VW allows no more than 5% bio usage to maintain their warranty. Many many many VW owners are successfully using much higher percentages of bio.....even 100%. If the quality of the fuel is good there isn't too much to worry about.

Consider that many folks want to make their own fuel from WVO (waste vergetable oil....like the kind that Burger King throws away)......it's no doubt that the manufacturers put a stipulation on the amount of bio they will sanction. But that said the bio-diesel sold by my local station is certified to ASTM standards.

Check out this quote from the supplier of my bioD:

<<<Can Biodiesel be used in any diesel engine?
Biodiesel can be used in any diesel engine, typically with no modifications to the engine necessary. It performs comparably to diesel, with similar BTU content and higher cetane. It offers excellent lubricity and lower emissions compared to petroleum diesel. The efficiency of diesel engines is the same whether using biodiesel, diesel, or biodiesel blends so differences in horsepower, torque or fuel economy are due entirely to volumetric energy content. The energy content of biodiesel is much less variable than that of petrodiesel, and with biodiesel meeting ASTM D 6751 standards the energy content is more dependent upon the feedstocks used than the particular process.

Manufacturers warrant their products against defects associated with materials and workmanship and the use of biodiesel in and of itself does not void the warranty ***8211; this is prohibited by a federal law known as the Magnuson-Moss Warranty Act.>>>>
http://www.earthbiofuels.com/faq.php#17


----------



## 2nynbak (Jan 28, 2007)

MarcusSDCA said:


> Here's my latest TDI Jetta purchase.
> 
> So by giving up my BMW last year I have NOT burned 882 gallons of gas made from imported oil. Instead I used 360 gallons of certified biodiesel fuel made in Texas from American grown soybeans. You see, I just don't want to support the big oil machine anymore...let alone OPEC.
> 
> HEY BMW: I'm waiting.............Don't MAKE me drive VWs forever!!

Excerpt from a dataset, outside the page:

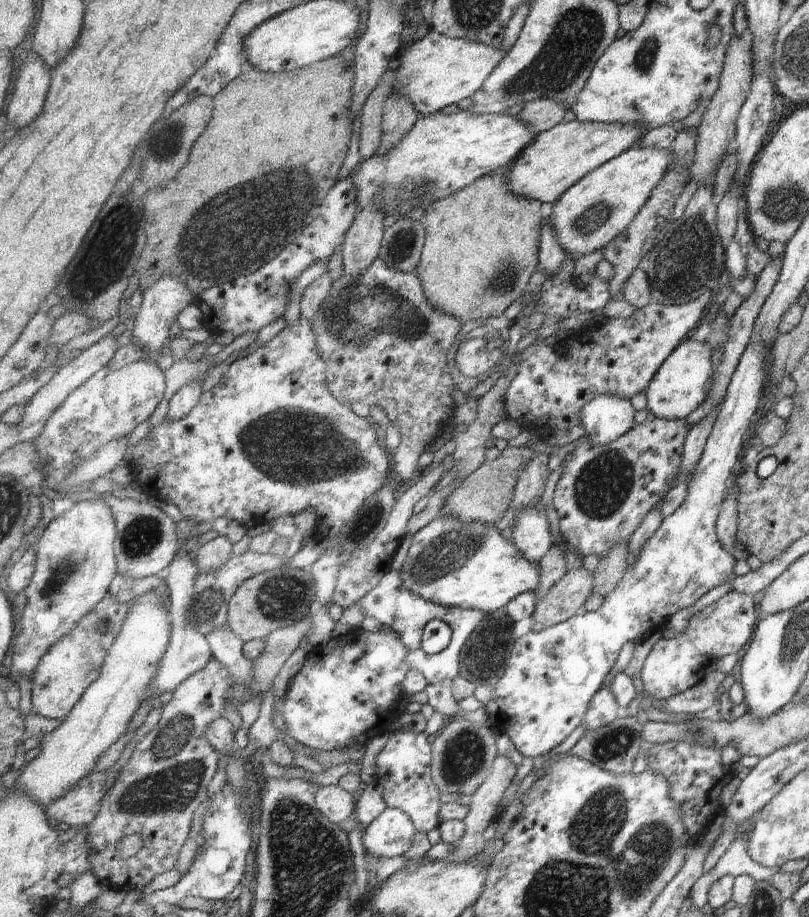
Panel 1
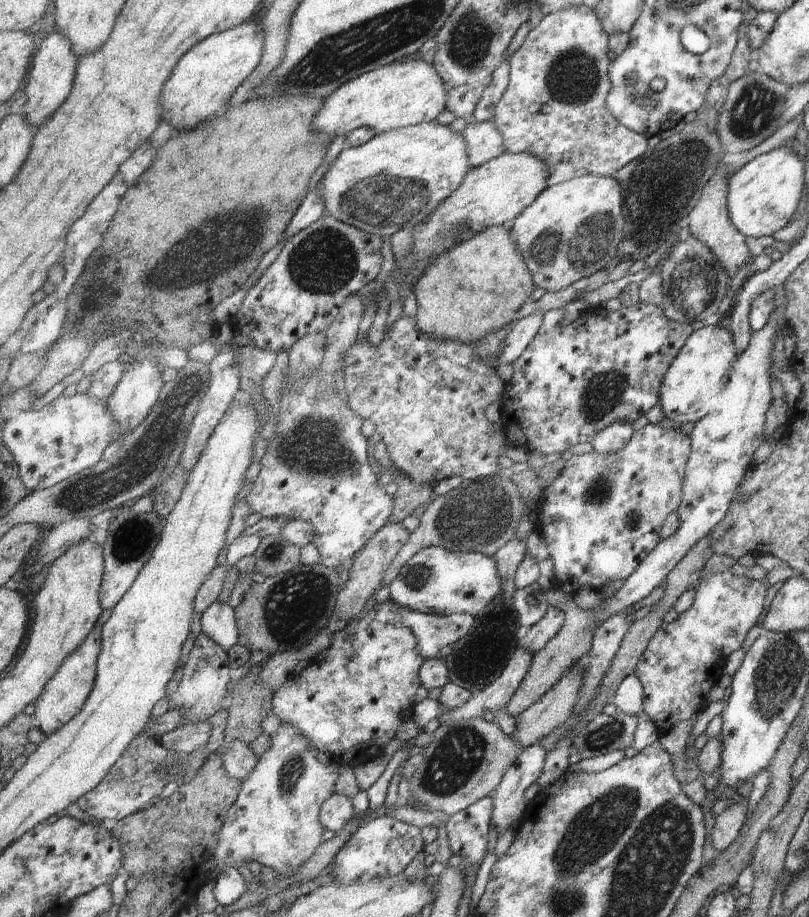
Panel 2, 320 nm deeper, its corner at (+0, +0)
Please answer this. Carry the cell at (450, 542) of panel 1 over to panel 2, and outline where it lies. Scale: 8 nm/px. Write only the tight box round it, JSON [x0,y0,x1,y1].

I agree. I have two Jetta TDIs and I would have bought another if they were still available here in Mass. I wish that BMW would make a 200+hp engine available here as they do in other markets. I don't think most people realize how great a nice diesel engine feels and the 45-50mpg makes our 7series sit idle on most occasions. Right now clean diesel is $.30 cheaper than 87 gas, the first time it's had that advantage in a couple of years. Bring them in BMW and they will get backordered pronto!


----------



## akhbhaat (Apr 29, 2003)

An offering of diesel engines is the one thing that would probably bring me back into the (new) BMW fold. And I'm not talking about the X5 or X3, either, because I will _never_ buy an SUV. My experience with their diesels in Europe is generally positive.

Putting a diesel in the X5 defeats the purpose - why buy an SUV doing ~25 mpg combined when I can have a cheaper and much more enjoyable petrol car that does the same? Remember that diesel adds weight to a car (high compression ratios equal heavy blocks), so an X5 would be even more ponderous and slow with a diesel than it would with a gasoline engine.

A 120d three door (again, that car is stupid in non-hatch form - fastback coupe, cabrio? Bleh. BMWNA, are you listening?) or 320/325/330d - even 335d - would be a desirable DD as far as I'm concerned.

As for VW, they'd need to bring over the Golf TDI before I'd consider them. I never was a fan of the Jetta/Bora, and I'm certainly not partial to the MkV version of that car.


----------



## Moderato (Nov 24, 2003)

VW has the new Common Rail TDI's coming in early 2008, or so I've heard. I very well might sell the STI and get a Golf CR TDI and be done with it. With what I get for the STI I won't even have to shell out any more money to do this either. M3 for fun and certain trips, Common Rail TDI for DD and racking up the miles for work.

Or my other option is to keep the M3 & STI for the next couple of years and wait until BMW brings some diesels over and then sell both the M3 and STI and consolidate down to one car again and just be happy with a BMW diesel that will get great fuel economy and last 200K+ miles. I think I would miss my M3 too much though. For now I'm leaning towards keeping the M3, selling the STI and getting the Golf TDI for my DD.


----------